As Christmas approaches I am reminded each day of the children living in foster homes and orphanages, both here and abroad. I listen to Steven Curtis Chapman’s “All I Really Want for Christmas” in the car, I receive pictures of orphans portraying a living Nativity scene, watch videos on youtube and facebook, read updates from families in China picking up the newest members of their families just in time for a Christmas together, and I have but to glance up from my computer to see Jack’s face smiling back at me from the front of my microwave. The reminders are everywhere, but in so many ways they are bittersweet. There are so many children without homes, without families, but there are also so many I know by name that have hope. Hope of a family, hope of a future outside of an institution, hope in the love of our Heavenly Father. It is sad that these children do not have families with which to celebrate the holidays, but it comforting to know there is hope.
It may seem strange to say this, but in midst of it all my heart does not break for Jack. Of course I wish he would be home with us for Christmas, but I guess I’m just not in that broken-hearted place. I am not saddened when I see his picture but just the opposite. When I see his little face my heart is lifted, it jumps for joy and I can’t help but smile. I, of course, am saddened by the fact he still lives half a world away, but that is greatly overshadowed by the excitement and knowledge that he has been chosen for us and will be coming home. I am anxious for our journey to officially claim him as ours and look forward to all the memories just waiting to be created together as a family. But as I continue to acquire new pictures of Jack there is often another little face smiling in the photos as well, a friend of Jack's that is almost always by his side, and for that small child my heart does ache and my heart does break. For that child, a little girl named Jessica, I am daily saddened by the thought that she has yet to be found by her forever family. And for Jessica there is no certainty that next Christmas will be different.
Jessica is a beautiful little girl who as, Gianna Jessen would say, has been blessed with the gift of Cerebral Palsy. Now I know what you may be thinking – cerebral palsy a gift? It may seem an odd thing to say, but think about this… If Jessica did not have cerebral palsy then she would not be considered a “special needs” child in the country of China. If Jessica was not considered a “special needs” child she would not have been placed in a special needs care unit in her orphanage in Luoyang. If Jessica was not placed in a special needs care unit she would not be under the care of Joyce and Robin Hill, co-founders and operators of the New Hope Foundation. If Jessica had not been placed within the care of the New Hope Foundation she would never have been given a home at Maria’s Big House of Hope. If Jessica had never been given the opportunity to live at Maria’s Big House of Hope she may never have had the chance to hear about the love of Jesus Christ. So, all things considered, I would say that for Jessica cerebral palsy has definitely been a blessing.
Now I can see the other argument rising – what if Jessica wasn’t born with cerebral palsy? Who is to say that her birth-mother would have still given her up to the care of an orphanage, and I can understand that way of thinking.
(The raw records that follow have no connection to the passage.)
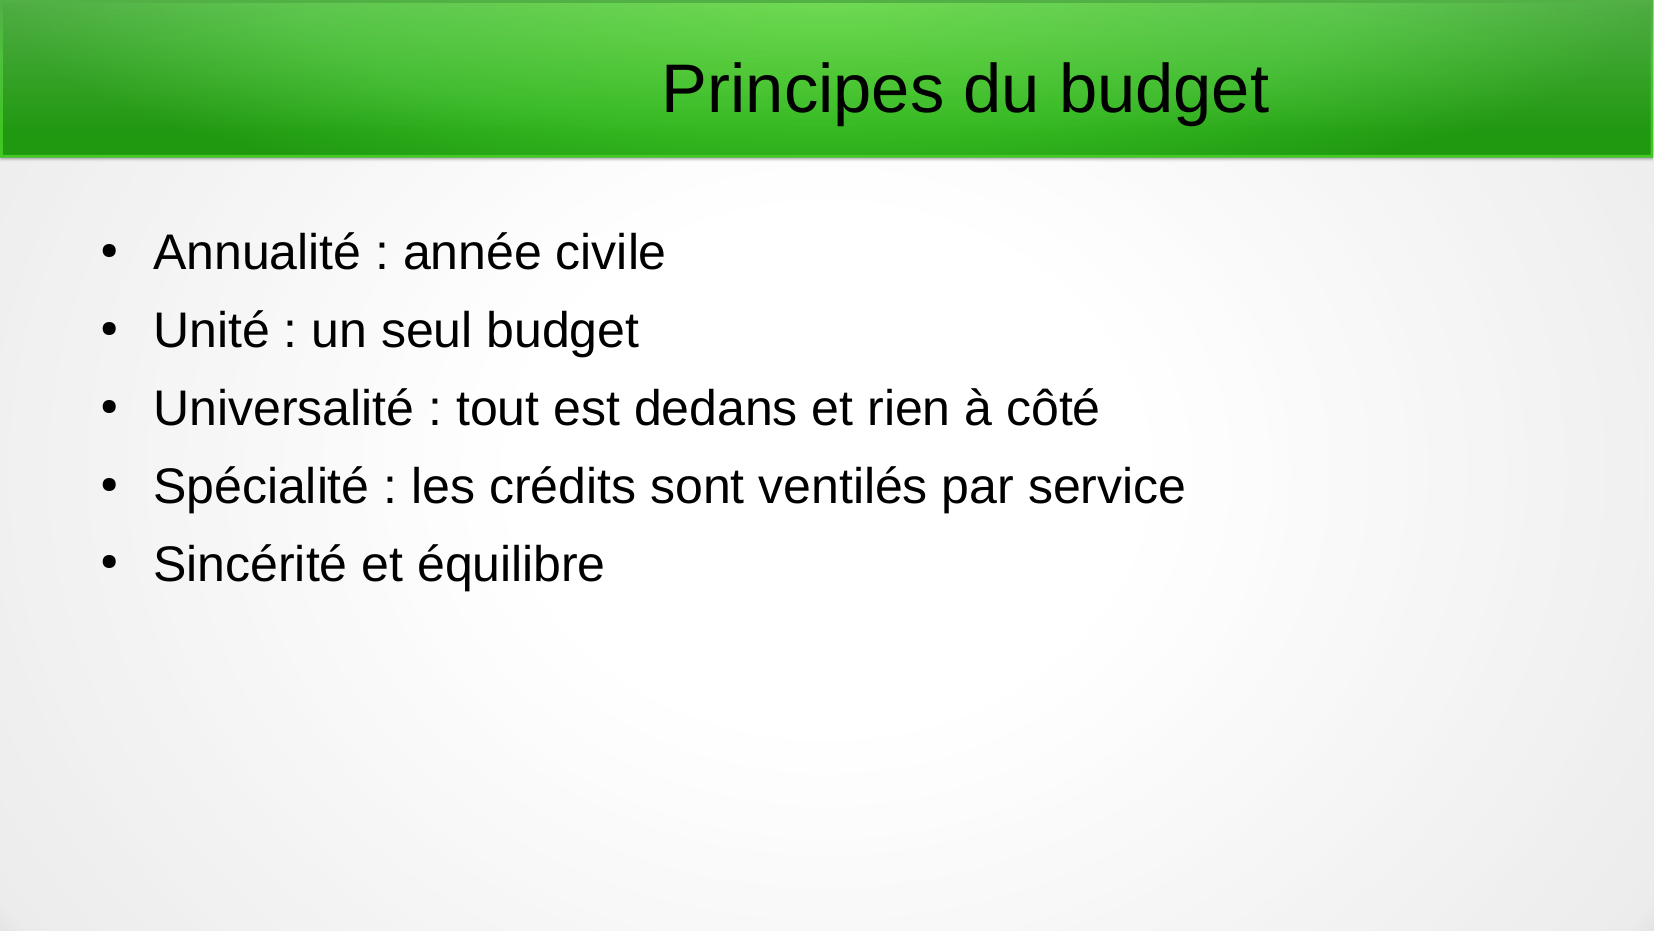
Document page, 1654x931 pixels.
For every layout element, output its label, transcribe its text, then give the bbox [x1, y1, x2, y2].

title Principes du budget [360, 35, 1571, 142]
list Annualité : année civile Unité : un seul budget Universalité : tout est dedans et rien à côté Spécialité : les crédits sont ventilés par service Sincérité et équilibre [82, 224, 1571, 764]
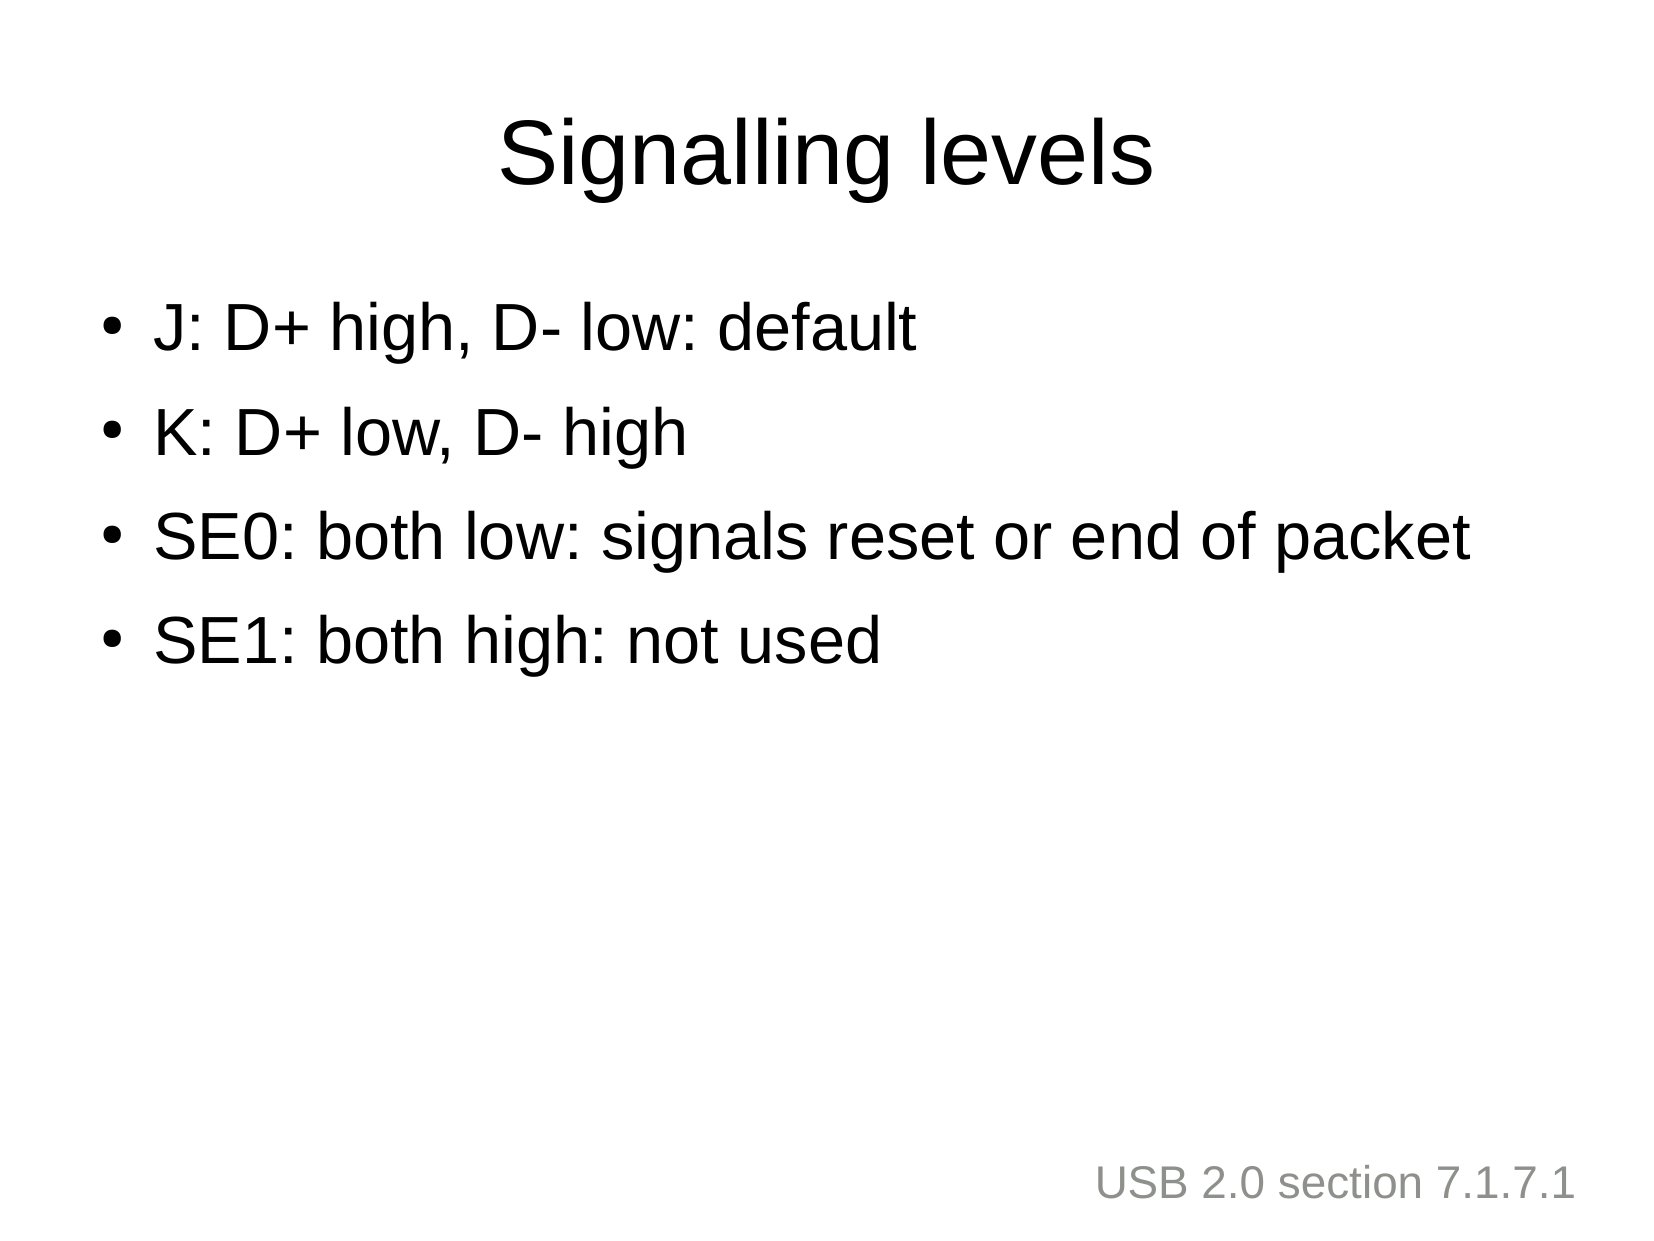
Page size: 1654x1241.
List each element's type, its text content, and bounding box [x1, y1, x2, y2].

But I also know that I have two beautiful, healthy daughters living in my home who were both born in the country of China and who were not born with cerebral palsy and who were still relinquished to care by the government for whatever reasons their birth-parents had. So who is to say things would be any different? Not me. Only God knows what really happened at the time of Jessica’s birth, only God knows all the sides and all the details, but He also knew in advance where this beautiful girl would go in her life and He blessed her with a ticket to Maria’s.
And right there at Maria’s, in the loving care of nannies, nurses, doctors and friends is where Jessica can be found today - waiting with hope for her forever family. Lively, cheerful and full of smiles, Jessica waits for God to lead the right people to the right place at the right time so that she may also spend her future making memories with a family that loves her. And so today, as with many days before, I will say my prayers for Jessica and for the family God has planned for her. I will pray that she continues to be healthy, to grow and learn, and to live a life full of joy. And I will pray that God will open the hearts of others to pray for her as well. I will pray for her forever family, and pray that one day soon God will bring that family into Jessica’s life to claim her. And I ask you with all of my heart, won’t you join me?
To learn more about Jessica and her story, please visit her feature in the Show Hope blog.
Beautiful post... and I completely understand the blessing/gift part. Both of my beautiful China girls were born with the blessing of Spina Bifida. It has changed our lives in so many amazing ways. Praise God for all these beautiful children... may their families come forward soon!